-- REQUIRED WORK --
Every record below should be printed exactly, except for the pictures.

-- TASK MATERIAL --

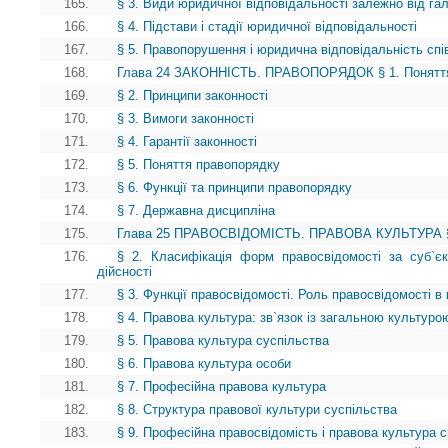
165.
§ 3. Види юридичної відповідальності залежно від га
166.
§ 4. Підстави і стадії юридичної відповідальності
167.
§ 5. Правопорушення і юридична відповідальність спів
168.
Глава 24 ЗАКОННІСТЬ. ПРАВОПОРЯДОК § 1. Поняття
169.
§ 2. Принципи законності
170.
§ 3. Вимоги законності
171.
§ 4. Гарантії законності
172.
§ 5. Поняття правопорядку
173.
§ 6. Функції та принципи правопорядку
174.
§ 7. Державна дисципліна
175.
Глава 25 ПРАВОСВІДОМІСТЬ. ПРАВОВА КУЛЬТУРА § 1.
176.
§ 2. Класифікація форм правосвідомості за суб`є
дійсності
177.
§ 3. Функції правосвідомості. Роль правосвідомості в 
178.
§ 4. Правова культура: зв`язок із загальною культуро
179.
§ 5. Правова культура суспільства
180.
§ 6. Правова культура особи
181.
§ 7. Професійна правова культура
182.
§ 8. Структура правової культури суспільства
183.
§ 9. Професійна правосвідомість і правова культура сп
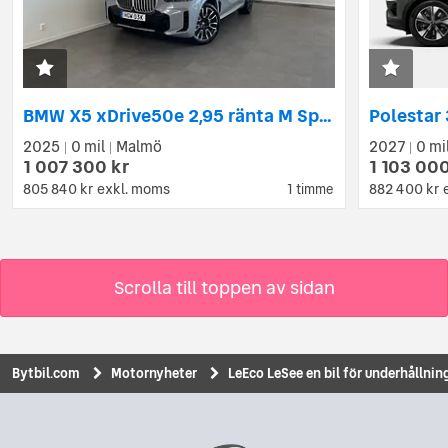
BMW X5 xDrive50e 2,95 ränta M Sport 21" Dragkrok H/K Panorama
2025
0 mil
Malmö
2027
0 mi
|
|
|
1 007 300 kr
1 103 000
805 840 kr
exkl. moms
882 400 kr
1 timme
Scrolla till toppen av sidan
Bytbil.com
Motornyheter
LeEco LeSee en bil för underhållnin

-- THE COMPLETED TASK --
165.
§ 3. Види юридичної відповідальності залежно від га
166.
§ 4. Підстави і стадії юридичної відповідальності
167.
§ 5. Правопорушення і юридична відповідальність спів
168.
Глава 24 ЗАКОННІСТЬ. ПРАВОПОРЯДОК § 1. Поняття
169.
§ 2. Принципи законності
170.
§ 3. Вимоги законності
171.
§ 4. Гарантії законності
172.
§ 5. Поняття правопорядку
173.
§ 6. Функції та принципи правопорядку
174.
§ 7. Державна дисципліна
175.
Глава 25 ПРАВОСВІДОМІСТЬ. ПРАВОВА КУЛЬТУРА § 1.
176.
§ 2. Класифікація форм правосвідомості за суб`є
дійсності
177.
§ 3. Функції правосвідомості. Роль правосвідомості в 
178.
§ 4. Правова культура: зв`язок із загальною культуро
179.
§ 5. Правова культура суспільства
180.
§ 6. Правова культура особи
181.
§ 7. Професійна правова культура
182.
§ 8. Структура правової культури суспільства
183.
§ 9. Професійна правосвідомість і правова культура сп
BMW X5 xDrive50e 2,95 ränta M Sport 21" Dragkrok H/K Panorama
2025
0 mil
Malmö
2027
0 mi
|
|
|
1 007 300 kr
1 103 000
805 840 kr
exkl. moms
882 400 kr
1 timme
Scrolla till toppen av sidan
Bytbil.com
Motornyheter
LeEco LeSee en bil för underhållnin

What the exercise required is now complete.